Obviamente, no caso do Brasil, Bolsonaro não era o plano A desta agenda, mas foi a forma que o sistema encontrou de penetrar no Palácio da Alvorada. O liberalismo tem como premissa pregar apreço à democracia e pautas de minorias, pois o sistema não tem ideologia ou moralidades pré-definidas senão seguir as leis do mercado de capitais. No caso de nosso país, ele precisou fazer um contorcionismo pra se adaptar ao conservadorismo do nosso povo. “Sou liberal na economia e conservador nos costumes”, dizia o ex-candidato à presidência da República do partido Novo, João Amoedo. No Frigir dos ovos, Bolsonaro não era o candidato dos sonhos do mercado, mas a dobradinha com Paulo Guedes parecia ser um “o que tem pra hoje” interessante para o sistema.

Após pouco mais 4 anos de regime neoliberal implantado no país (não esqueçamos que tudo começou no segundo governo Dilma com a indicação de Joaquim Levy para cuidar do extinto Ministério da Fazenda), e após aplicar todas as reformas que os liberais clamavam essenciais para tomar o rumo do crescimento, a economia do país está cada hora mais acelerada em direção ao abismo.

Já tem algum tempo que o governo tenta mascarar o desemprego usando pessoas que realizam atividades sub-humanas como ocupadas. O Uber que você toma, a tia que vende trupas e bolos de potes, a diarista de aplicativos são todos empregados pra esse governo. Está muito próximo o dia em que o Uber não terá para quem dirigir e a diarista não terá a casa de ninguém para limpar, pois a camada imediatamente acima na sociedade do que essas citadas será a próxima a ser atingida pelo neoliberalismo.

Nesta segunda-feira, a “mão invisível do mercado” tentou puxar o freio de mão do carro que se precipitava em direção ao abismo com o tal “circuit breaker”, enquanto o governo torrava nossa já escassa reserva cambial para tentar conter a alta do dólar. Nada disso se mostrou efetivo, pois a bolsa fechou o dia 9/3/2020 com queda de mais de 12% e o dólar no recorde histórico (mais um) de R$ 4,73.

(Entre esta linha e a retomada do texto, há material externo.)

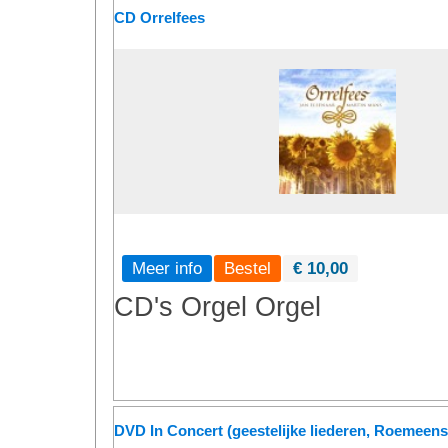
CD Orrelfees
Meer info
€ 10,00
CD's
Orgel
Orgel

Esgotada toda a sorte de malabarismo retóricos dos neoliberais só sobrará a eles descartar o atual presidente colocar na conta de seus rampantes e falta de civilização o fracasso de uma agenda que, mesmo seguindo sua agenda à risca, não obteve êxito na alavancagem da economia. Em breve irão aparecer com um discurso democrata e conciliador fritando o atual presidente e colocando um novo salvador da pátria no lugar. Seria esse alguém João Doria? Pela vontade do mercado sim, mas não vejo carisma nesse sujeito – comprovadamente mentiroso – para assumir esse papel. Luciano Huck parece muito à frente nessa empreitada.

Seja quem for o próximo escolhido para levar o estandarte do liberalismo, nós, que estamos do outro lado desse tabuleiro de xadrez, não temos dificuldade pra adivinhar a próxima jogada do mercado. Temos exemplos aqui nos nossos vizinhos argentinos argumentos como “Macri não foi liberal o bastante”!

Sábado estava num bar com uma amiga tentando convencer um garçom neoliberal de que o “estado mínimo” que ele tanto defendia só iria enterrá-lo ainda mais na sua condição de precariedade. Não sei o que tem de tão fascinante do sistema neoliberal para encantar as classes mais baixas… talvez a venda da ilusão de que oprimido possa assumir o lugar do opressor se se esforçar o suficiente, tese que já foi refutada pelo brilhante Noah Chomsky no seu Réquiem para o sonho americano, documentário em que mostra que mesmo nos EUA o sonho americano está morto, pois 98% dos estadunidenses nascem e morrem na mesma classe social (os outros 2% podem subir ou descer na escala socioeconômica).

Enfim, querem vender na América Latina uma ciência que não deu certo em lugar algum do mundo e não é usada nem mesmo nos países considerados berços do capitalismo. Vale lembrar que no crash de 1929, os EUA só saíram da crise graças ao New Deal, ideia do brilhante John Maynard Keynes, que consistia em aumentar os salários do povo – mesmo em meio a uma crise sem precedentes – para alavancar o poder de consumo, o que geraria um ciclo virtuoso da economia, que afetaria o comercio, a indústria a extração de matéria-prima e a economia de modo geral.

Quase um século depois, em um país que está cada vez mais dependente de matérias-primas brutas, estas reguladas por um mercado internacional controlado por superpotências, estamos remando na direção oposta daquela que pregava o plano exitoso de Lord Keynes. Enfim, camaradas, nossa esperança é que esse remédio amargo dos neoliberais abram os olhos do nosso povo, assim como aconteceu com nossos irmãos argentinos e chilenos.